Your instructions = Your answer should be an exact copy of the data.

Records =

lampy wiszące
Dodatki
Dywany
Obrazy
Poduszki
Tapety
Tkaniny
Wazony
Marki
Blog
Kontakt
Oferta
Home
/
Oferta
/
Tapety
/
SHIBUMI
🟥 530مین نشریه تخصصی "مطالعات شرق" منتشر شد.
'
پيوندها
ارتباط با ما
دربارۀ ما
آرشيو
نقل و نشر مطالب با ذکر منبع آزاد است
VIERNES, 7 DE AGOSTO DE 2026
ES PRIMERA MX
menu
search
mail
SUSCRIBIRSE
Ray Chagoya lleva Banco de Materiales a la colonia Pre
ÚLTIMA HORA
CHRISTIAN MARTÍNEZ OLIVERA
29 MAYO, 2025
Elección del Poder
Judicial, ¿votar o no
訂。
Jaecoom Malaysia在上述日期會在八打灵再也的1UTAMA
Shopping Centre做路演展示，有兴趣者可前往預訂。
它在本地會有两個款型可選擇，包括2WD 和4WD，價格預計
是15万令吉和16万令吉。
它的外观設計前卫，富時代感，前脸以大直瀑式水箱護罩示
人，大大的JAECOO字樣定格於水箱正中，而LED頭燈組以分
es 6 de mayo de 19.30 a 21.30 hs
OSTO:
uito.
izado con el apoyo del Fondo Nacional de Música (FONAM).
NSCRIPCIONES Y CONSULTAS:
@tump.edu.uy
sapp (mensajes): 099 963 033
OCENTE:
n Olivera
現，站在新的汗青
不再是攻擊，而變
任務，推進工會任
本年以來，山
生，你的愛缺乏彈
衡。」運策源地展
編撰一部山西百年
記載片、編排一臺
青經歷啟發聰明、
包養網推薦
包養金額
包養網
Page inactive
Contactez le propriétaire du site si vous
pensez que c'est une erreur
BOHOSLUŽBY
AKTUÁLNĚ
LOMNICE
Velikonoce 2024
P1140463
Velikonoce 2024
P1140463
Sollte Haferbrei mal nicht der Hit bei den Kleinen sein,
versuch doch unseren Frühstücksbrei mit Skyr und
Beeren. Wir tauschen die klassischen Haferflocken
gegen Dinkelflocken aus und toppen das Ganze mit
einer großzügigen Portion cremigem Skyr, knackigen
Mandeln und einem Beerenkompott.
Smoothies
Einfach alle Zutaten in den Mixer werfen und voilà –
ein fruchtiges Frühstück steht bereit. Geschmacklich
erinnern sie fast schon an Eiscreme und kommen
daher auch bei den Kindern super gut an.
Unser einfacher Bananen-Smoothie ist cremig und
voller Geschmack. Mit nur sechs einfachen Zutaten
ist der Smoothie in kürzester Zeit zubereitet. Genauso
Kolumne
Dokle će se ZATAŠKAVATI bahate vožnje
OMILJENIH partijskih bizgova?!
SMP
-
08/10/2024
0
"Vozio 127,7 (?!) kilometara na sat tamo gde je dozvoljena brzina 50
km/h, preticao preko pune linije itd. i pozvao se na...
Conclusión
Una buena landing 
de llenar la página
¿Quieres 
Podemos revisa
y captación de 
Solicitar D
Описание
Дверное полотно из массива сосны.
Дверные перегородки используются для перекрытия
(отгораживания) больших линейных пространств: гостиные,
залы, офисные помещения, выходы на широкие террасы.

Task answer =
lampy wiszące
Dodatki
Dywany
Obrazy
Poduszki
Tapety
Tkaniny
Wazony
Marki
Blog
Kontakt
Oferta
Home
/
Oferta
/
Tapety
/
SHIBUMI
🟥 530مین نشریه تخصصی "مطالعات شرق" منتشر شد.
'
پيوندها
ارتباط با ما
دربارۀ ما
آرشيو
نقل و نشر مطالب با ذکر منبع آزاد است
VIERNES, 7 DE AGOSTO DE 2026
ES PRIMERA MX
menu
search
mail
SUSCRIBIRSE
Ray Chagoya lleva Banco de Materiales a la colonia Pre
ÚLTIMA HORA
CHRISTIAN MARTÍNEZ OLIVERA
29 MAYO, 2025
Elección del Poder
Judicial, ¿votar o no
訂。
Jaecoom Malaysia在上述日期會在八打灵再也的1UTAMA
Shopping Centre做路演展示，有兴趣者可前往預訂。
它在本地會有两個款型可選擇，包括2WD 和4WD，價格預計
是15万令吉和16万令吉。
它的外观設計前卫，富時代感，前脸以大直瀑式水箱護罩示
人，大大的JAECOO字樣定格於水箱正中，而LED頭燈組以分
es 6 de mayo de 19.30 a 21.30 hs
OSTO:
uito.
izado con el apoyo del Fondo Nacional de Música (FONAM).
NSCRIPCIONES Y CONSULTAS:
@tump.edu.uy
sapp (mensajes): 099 963 033
OCENTE:
n Olivera
現，站在新的汗青
不再是攻擊，而變
任務，推進工會任
本年以來，山
生，你的愛缺乏彈
衡。」運策源地展
編撰一部山西百年
記載片、編排一臺
青經歷啟發聰明、
包養網推薦
包養金額
包養網
Page inactive
Contactez le propriétaire du site si vous
pensez que c'est une erreur
BOHOSLUŽBY
AKTUÁLNĚ
LOMNICE
Velikonoce 2024
P1140463
Velikonoce 2024
P1140463
Sollte Haferbrei mal nicht der Hit bei den Kleinen sein,
versuch doch unseren Frühstücksbrei mit Skyr und
Beeren. Wir tauschen die klassischen Haferflocken
gegen Dinkelflocken aus und toppen das Ganze mit
einer großzügigen Portion cremigem Skyr, knackigen
Mandeln und einem Beerenkompott.
Smoothies
Einfach alle Zutaten in den Mixer werfen und voilà –
ein fruchtiges Frühstück steht bereit. Geschmacklich
erinnern sie fast schon an Eiscreme und kommen
daher auch bei den Kindern super gut an.
Unser einfacher Bananen-Smoothie ist cremig und
voller Geschmack. Mit nur sechs einfachen Zutaten
ist der Smoothie in kürzester Zeit zubereitet. Genauso
Kolumne
Dokle će se ZATAŠKAVATI bahate vožnje
OMILJENIH partijskih bizgova?!
SMP
-
08/10/2024
0
"Vozio 127,7 (?!) kilometara na sat tamo gde je dozvoljena brzina 50
km/h, preticao preko pune linije itd. i pozvao se na...
Conclusión
Una buena landing 
de llenar la página
¿Quieres 
Podemos revisa
y captación de 
Solicitar D
Описание
Дверное полотно из массива сосны.
Дверные перегородки используются для перекрытия
(отгораживания) больших линейных пространств: гостиные,
залы, офисные помещения, выходы на широкие террасы.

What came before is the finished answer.